■ WHAT THE TASK ASKS: The output should be the line containing "Flavia Reta presenta" and every later line of the records, exactly as written, and nothing else.

■ LISTED RECORDS:
+ + + +

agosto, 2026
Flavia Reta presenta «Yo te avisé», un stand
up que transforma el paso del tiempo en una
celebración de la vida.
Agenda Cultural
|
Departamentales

+ + + +

■ SOLUTION TO THE EXERCISE:
Flavia Reta presenta «Yo te avisé», un stand
up que transforma el paso del tiempo en una
celebración de la vida.
Agenda Cultural
|
Departamentales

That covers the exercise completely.